WHAT TO PRODUCE: Throughout the records below, find each line holding "down" and copy it.
= = = = =
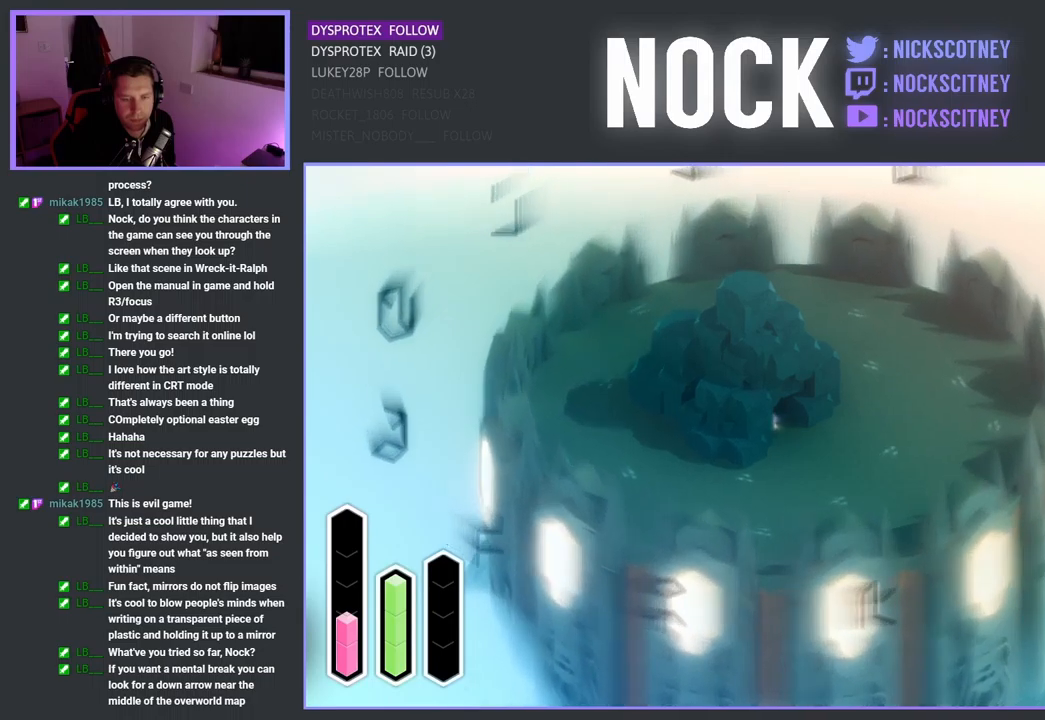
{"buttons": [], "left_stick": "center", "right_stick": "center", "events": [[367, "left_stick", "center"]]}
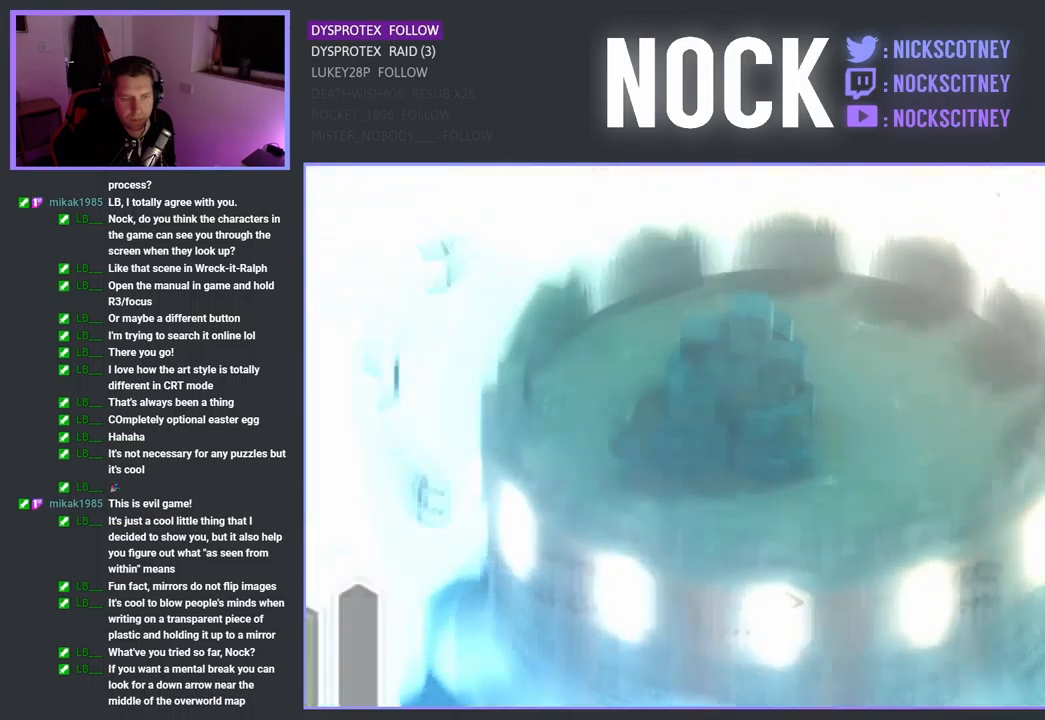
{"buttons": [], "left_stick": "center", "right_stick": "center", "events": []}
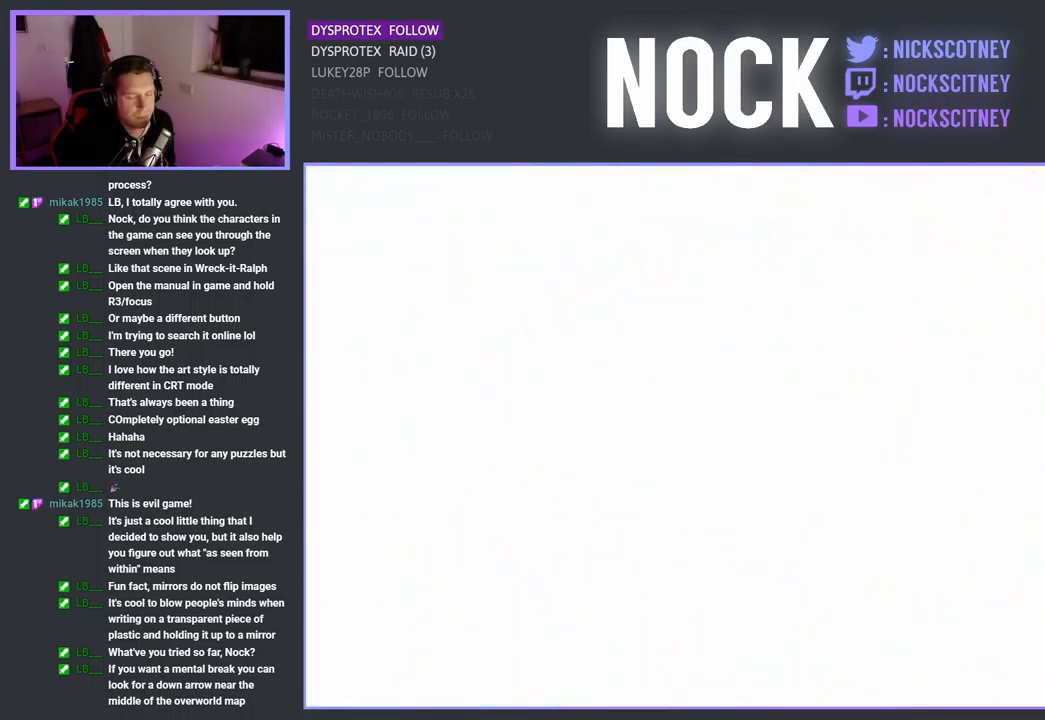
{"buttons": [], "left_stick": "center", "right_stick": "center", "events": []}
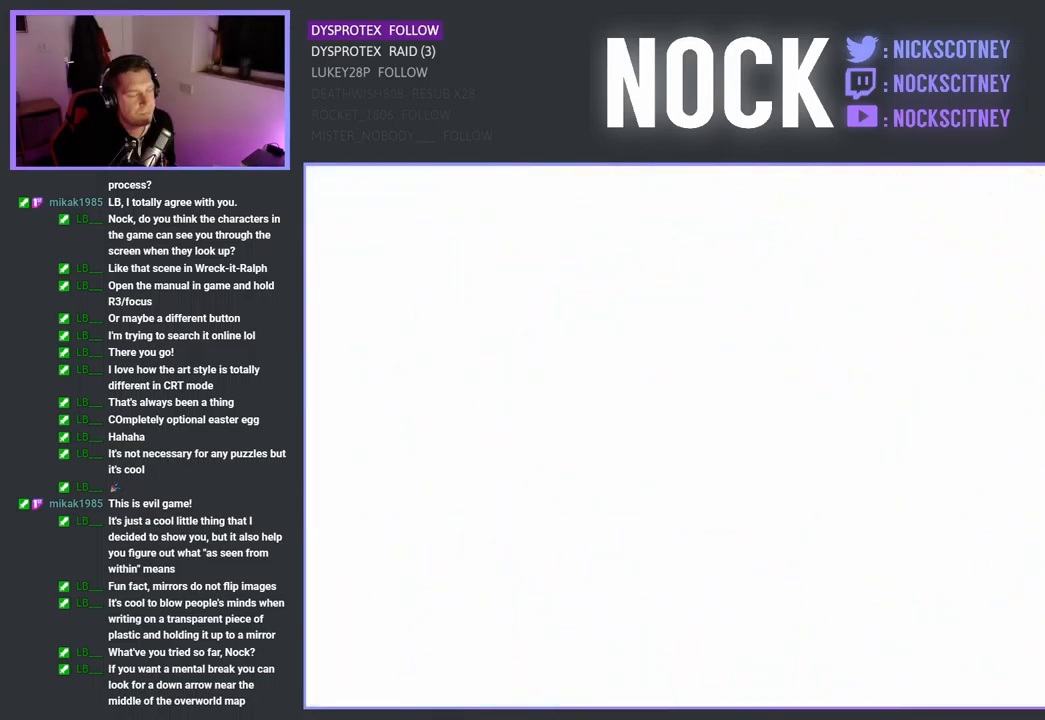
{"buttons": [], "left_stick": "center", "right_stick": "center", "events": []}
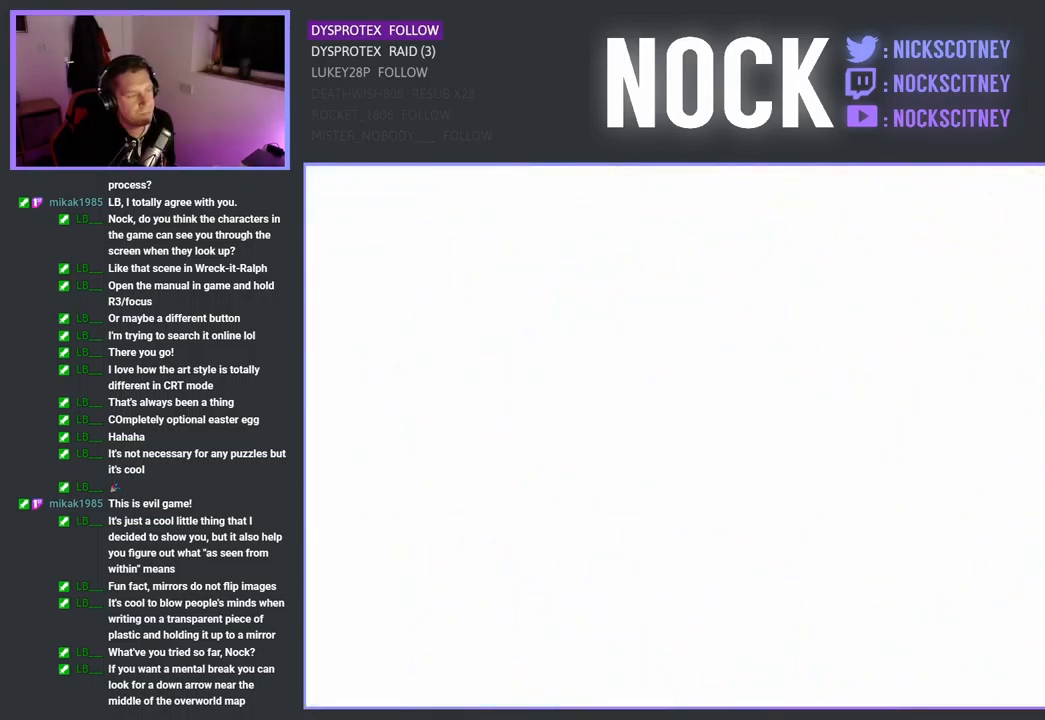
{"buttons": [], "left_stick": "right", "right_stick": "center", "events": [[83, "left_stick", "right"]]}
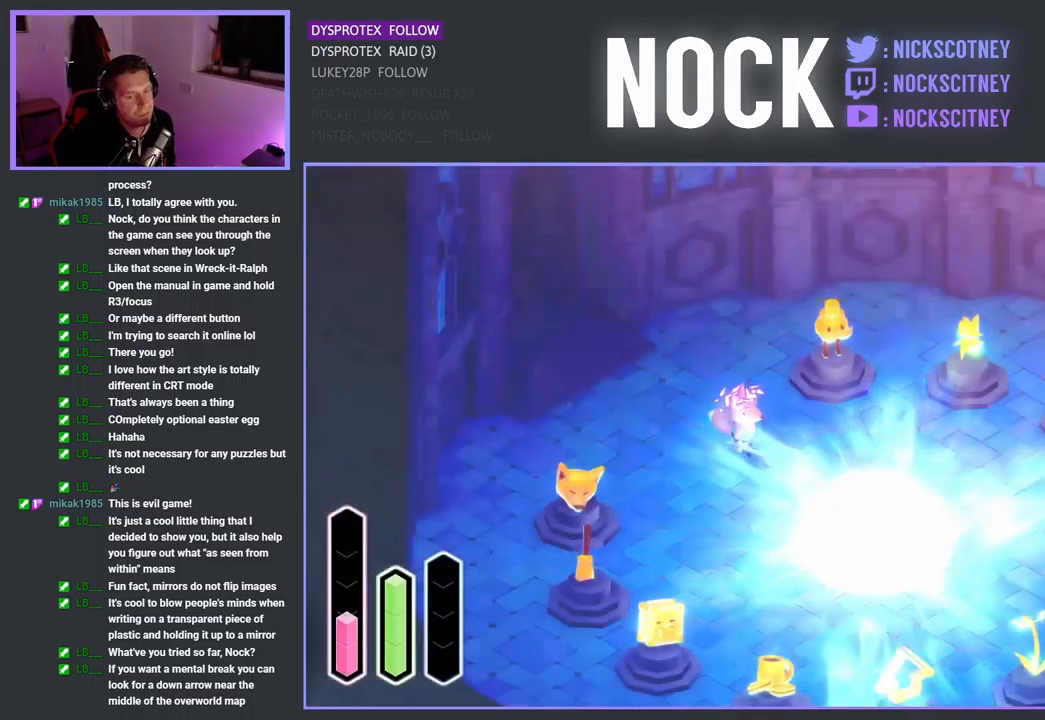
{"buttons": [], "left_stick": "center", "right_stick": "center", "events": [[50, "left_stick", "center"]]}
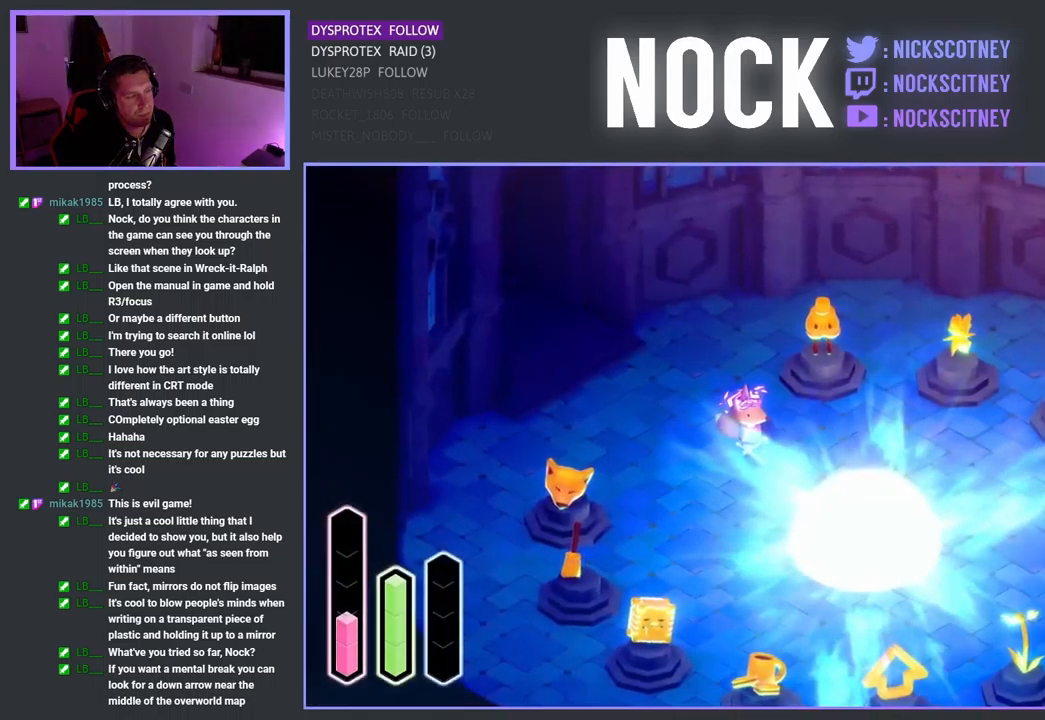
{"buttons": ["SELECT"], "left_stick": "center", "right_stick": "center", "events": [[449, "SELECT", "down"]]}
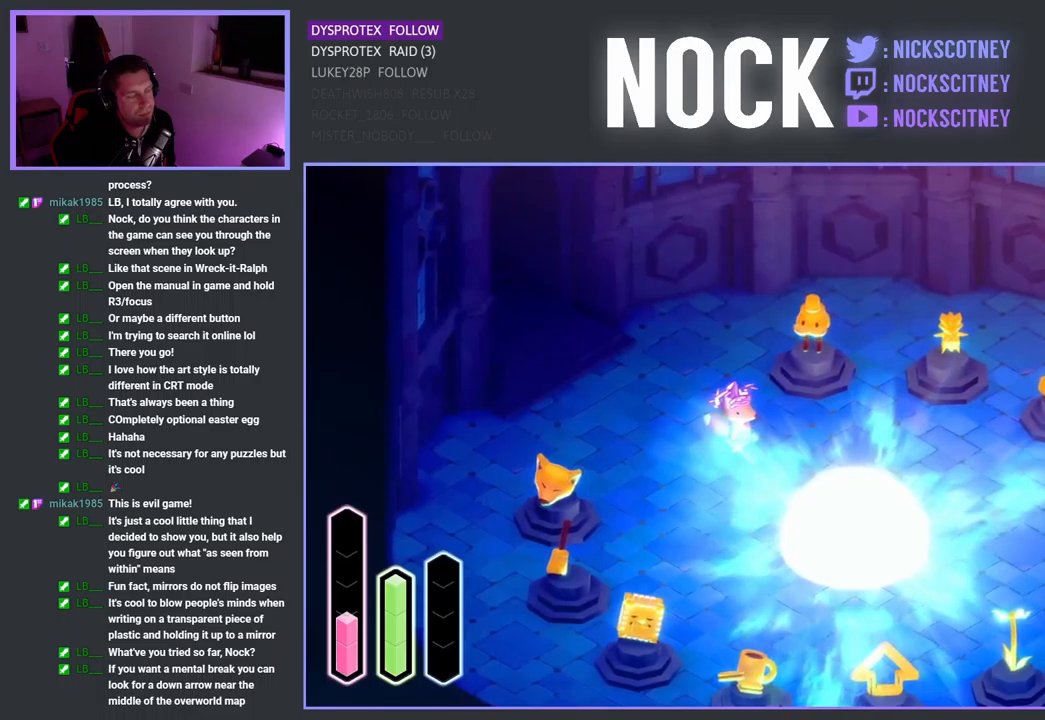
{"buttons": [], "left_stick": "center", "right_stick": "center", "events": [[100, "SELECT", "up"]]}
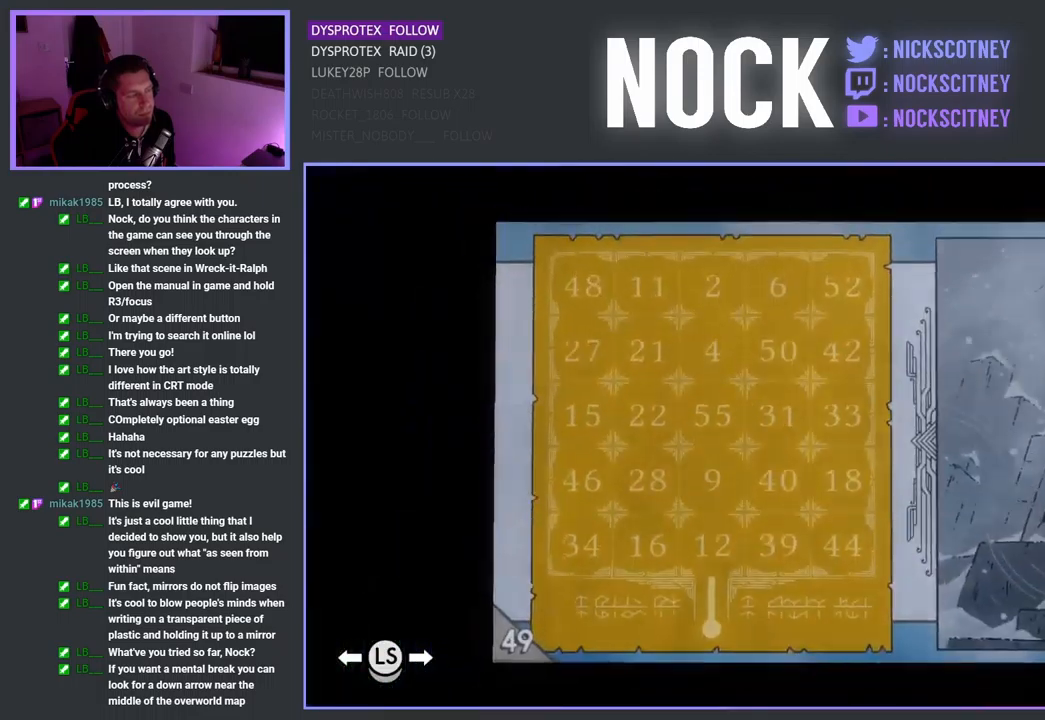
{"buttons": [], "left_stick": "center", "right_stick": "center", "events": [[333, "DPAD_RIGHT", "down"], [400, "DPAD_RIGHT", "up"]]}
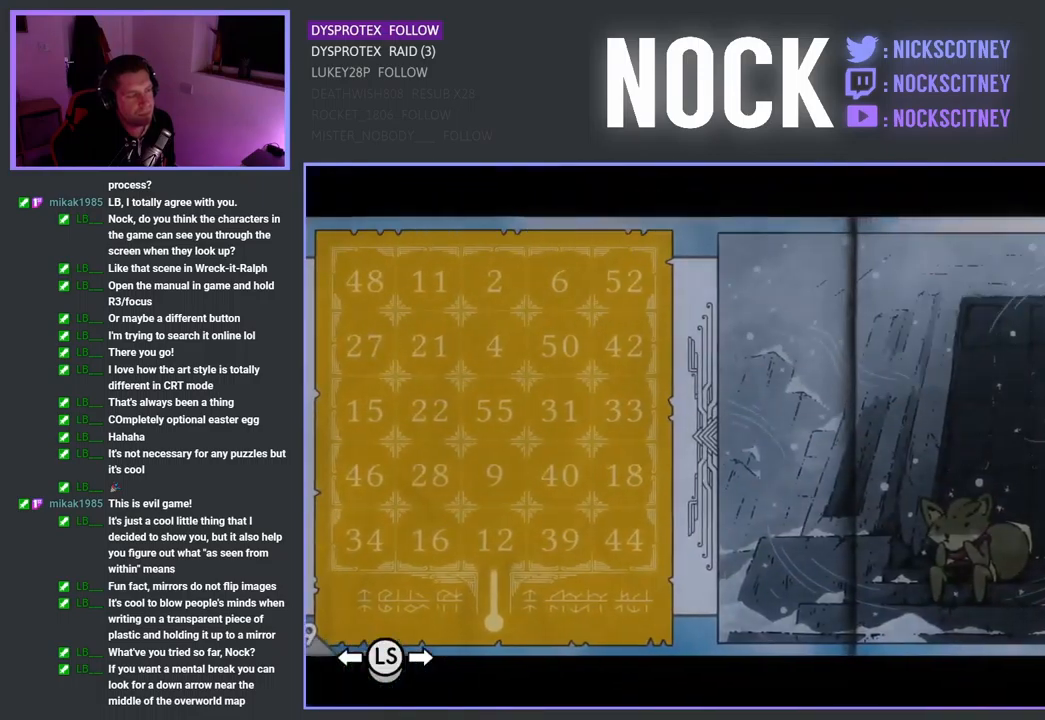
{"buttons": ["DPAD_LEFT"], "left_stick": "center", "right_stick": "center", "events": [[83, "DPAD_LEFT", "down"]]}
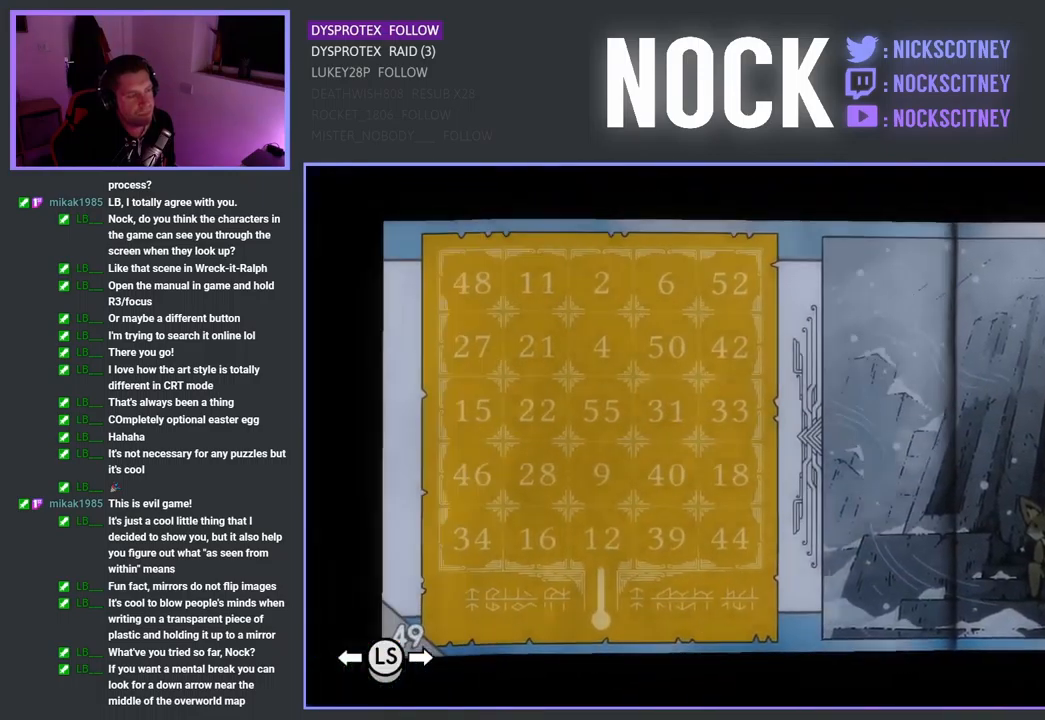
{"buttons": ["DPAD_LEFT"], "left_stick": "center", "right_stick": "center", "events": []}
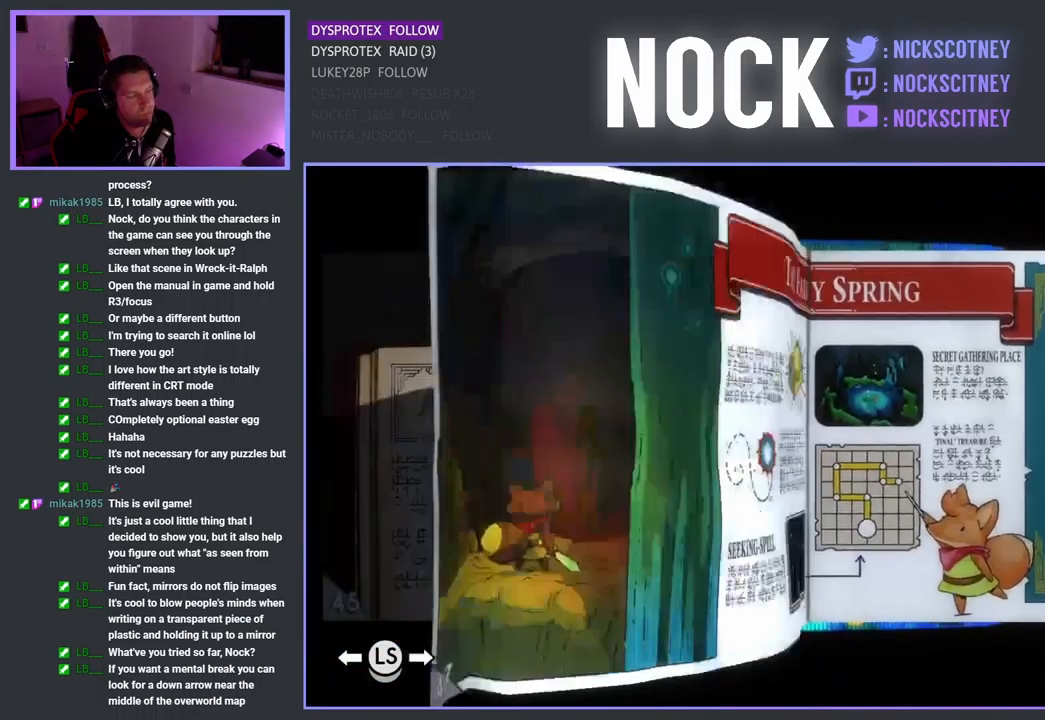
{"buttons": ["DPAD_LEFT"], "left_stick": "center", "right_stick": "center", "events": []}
= = = = =
RESULT OF THIS TASK:
{"buttons": ["SELECT"], "left_stick": "center", "right_stick": "center", "events": [[449, "SELECT", "down"]]}
{"buttons": [], "left_stick": "center", "right_stick": "center", "events": [[333, "DPAD_RIGHT", "down"], [400, "DPAD_RIGHT", "up"]]}
{"buttons": ["DPAD_LEFT"], "left_stick": "center", "right_stick": "center", "events": [[83, "DPAD_LEFT", "down"]]}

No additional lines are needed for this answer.